Contradicting Evidence

1

Growth is heavily concentrated in a few mega-cap tech names

The jump from initial Q1 2026 EPS growth estimates of 12.6–13.1% to the current 27.1% blended rate is largely attributable to outsized positive surprises from a handful of Magnificent 7 companies like Alphabet, Amazon, and Meta.
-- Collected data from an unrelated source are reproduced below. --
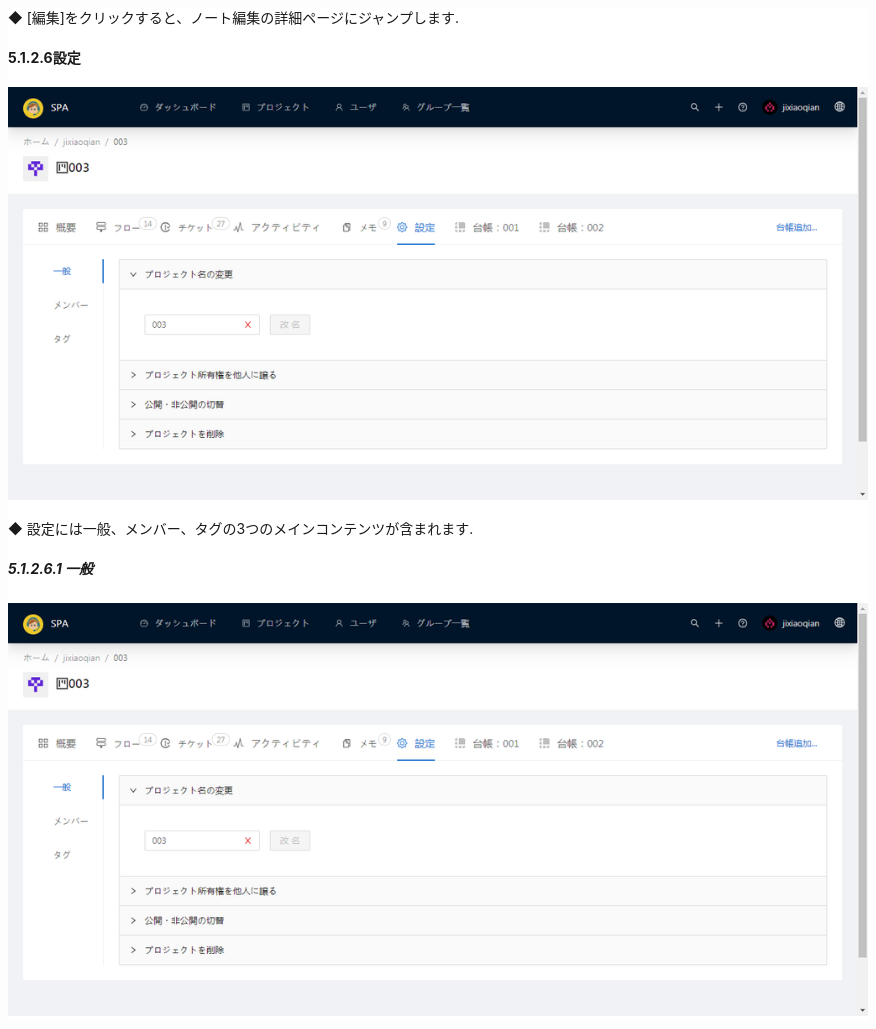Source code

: ◆   [編集]をクリックすると、ノート編集の詳細ページにジャンプします.



#### 5.1.2.6設定

![5-5.1.2.6](./images/5-5.1.2.6.png)

◆   設定には一般、メンバー、タグの3つのメインコンテンツが含まれます.



##### 5.1.2.6.1 一般

![5-5.1.2.6.1（1）](./images/5-5.1.2.6.1（1）.png)
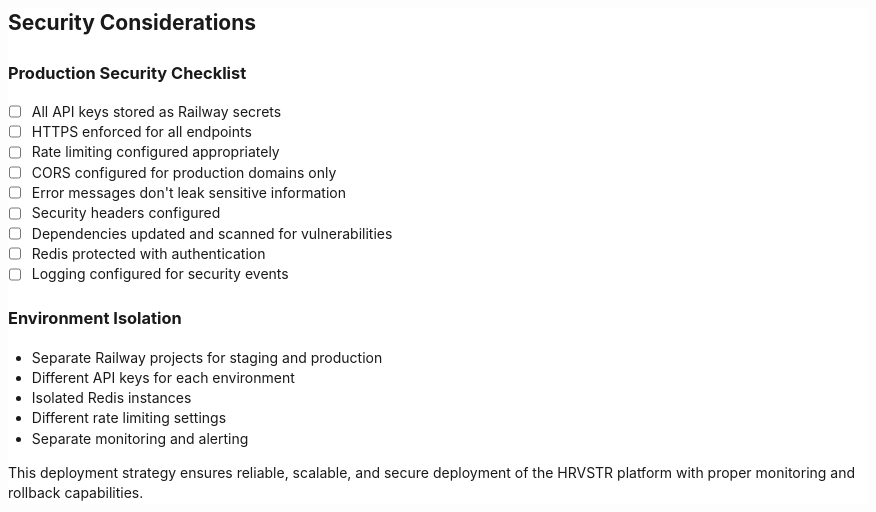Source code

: ## Security Considerations

### Production Security Checklist
- [ ] All API keys stored as Railway secrets
- [ ] HTTPS enforced for all endpoints
- [ ] Rate limiting configured appropriately
- [ ] CORS configured for production domains only
- [ ] Error messages don't leak sensitive information
- [ ] Security headers configured
- [ ] Dependencies updated and scanned for vulnerabilities
- [ ] Redis protected with authentication
- [ ] Logging configured for security events

### Environment Isolation
- Separate Railway projects for staging and production
- Different API keys for each environment
- Isolated Redis instances
- Different rate limiting settings
- Separate monitoring and alerting

This deployment strategy ensures reliable, scalable, and secure deployment of the HRVSTR platform with proper monitoring and rollback capabilities.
This concentration means the headline growth figure may overstate the breadth of earnings improvement across the broader S&P 500.

2

Several sectors show muted or negative growth

While tech-heavy sectors are surging, other areas including Health Care, Energy, and parts of Communication Services were initially projected to show flat or negative earnings growth, suggesting the claim that AI capex is broadly driving EPS growth oversimplifies a more uneven picture.

3

Massive debt issuance introduces rising credit risk

The flood of AI-related IG bond issuance has led to wider credit spreads for some hyperscalers, notably Oracle and Meta, and increased the cost of insuring their debt. This signals that markets are beginning to price in heightened credit risk associated with the scale of borrowing, raising questions about long-term sustainability.

4

Uncertainty about AI investment returns

Economists and credit analysts have flagged concerns about what happens if the profit-making potential of AI fails to materialize at the scale implied by current spending levels. If AI revenue growth disappoints, the massive debt load could become a drag on future earnings rather than a catalyst, potentially reversing the very EPS growth the investment is currently fueling.